AUFGABE 1
Kannst du aus dem Text über Genossenschaften den Abschnitt ausgeben, der bei „Organe der Genossenschaften“ beginnt und mit „ernannt werden können.“ endet?
AUFGABE 2
Kannst du den Text über Genossenschaften im Anschluss an seinen letzten Satz fortführen?

VORLIEGENDER TEXT
━━━━━━━━━━━━━━━━━━━━
Übrigens bietet das Innungsgesetz vom in beschränktem Rahmen Gelegenheit, einzelne Aufgaben von Genossenschaften zu lösen, ohne die durch das Genossenschaftsgesetz vorgeschriebene persönliche Haftung der Mitglieder übernehmen zu müssen. Nach dem genannten Gesetz können die neuen Innungen zur Förderung des Geschäftsbetriebes ihrer Mitglieder einen gemeinschaftlichen Geschäftsbetrieb einrichten. Nach § 99 der Gewerbeordnung haftet aber für alle Verbindlichkeiten der Innung nur das Innungsvermögen. Die vor 1873 in Bayern gegründeten Genossenschaften, welchen das Gesetz vom das Recht der beschränkten Haftpflicht zugestanden hatte, behalten dasselbe auch fernerhin bei. Die Haftpflicht ist zeitlich beschränkt. Sie verjährt binnen zwei Jahren nach Auflösung einer Genossenschaft, bez. nach dem Ausscheiden des einzelnen Genossenschafters.
Organe der Genossenschaften sind: der gesetzlich vorgeschriebene Vorstand, welcher aus den Mitgliedern zu wählen ist, und der die Gesellschaft gerichtlich und außergerichtlich vertritt, die Generalversammlung, in welcher, wenn nichts andres bestimmt ist, jeder Genosse eine Stimme hat, der Aufsichtsrat, welchen die Genossenschaft zur Überwachung der Geschäftsführung und Kontrolle dem Vorstand an die Seite setzen kann, sowie in besondern Fällen Bevollmächtigte, welche zur Führung von Prozessen gegen Mitglieder des Vorstandes oder Aufsichtsrats etc. ernannt werden können.
━━━━━━━━━━━━━━━━━━━━
BEREITGESTELLTE DATEN
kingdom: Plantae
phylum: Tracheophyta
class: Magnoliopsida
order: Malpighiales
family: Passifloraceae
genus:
━━━━━━━━━━━━━━━━━━━━
ANTWORT 1
Organe der Genossenschaften sind: der gesetzlich vorgeschriebene Vorstand, welcher aus den Mitgliedern zu wählen ist, und der die Gesellschaft gerichtlich und außergerichtlich vertritt, die Generalversammlung, in welcher, wenn nichts andres bestimmt ist, jeder Genosse eine Stimme hat, der Aufsichtsrat, welchen die Genossenschaft zur Überwachung der Geschäftsführung und Kontrolle dem Vorstand an die Seite setzen kann, sowie in besondern Fällen Bevollmächtigte, welche zur Führung von Prozessen gegen Mitglieder des Vorstandes oder Aufsichtsrats etc. ernannt werden können.

ANTWORT 2
Die Auflösung einer Genossenschaft erfolgt durch Ablauf der für sie festgesetzten Zeit, durch Beschluß der Genossenschaft, durch Eröffnung des Konkurses, durch den Tod sämtlicher Mitglieder, wenn das Statut nichts andres bestimmt, endlich und zwar ohne Anspruch auf Entschädigung durch richterliches Erkenntnis, wenn die Genossenschaft sich das Gemeinwohl gefährdende gesetzwidrige Handlungen oder Unterlassungen zu schulden kommen läßt, oder wenn sie andre als im Gesetz bezeichnete Zwecke verfolgt.
Reicht das Vermögen zur Deckung der Schulden aus, so findet das Liquidationsverfahren statt; ist das Vermögen hierfür ungenügend, so kommt das Konkursverfahren mit nachfolgendem Umlageverfahren in Anwendung. Verbleiben aber nach Deckung der Schulden Überschüsse, so werden aus denselben die Geschäftsanteile nach Höhe der einzelnen Guthaben zurückgezahlt. Weitere Überschüsse werden, insoweit das Statut nicht besondere Bestimmungen enthält, nach der Kopfzahl verteilt. Praktische Anweisungen zur Gründung und Einrichtung von Genossenschaften gibt Schulze-Delitzsch, »Vorschuß- und Kreditvereine als Volksbanken« (5. Aufl., Leipz. 1876),
und in seiner Schrift »Die in einzelnen Gewerbszweigen« (das. 1873).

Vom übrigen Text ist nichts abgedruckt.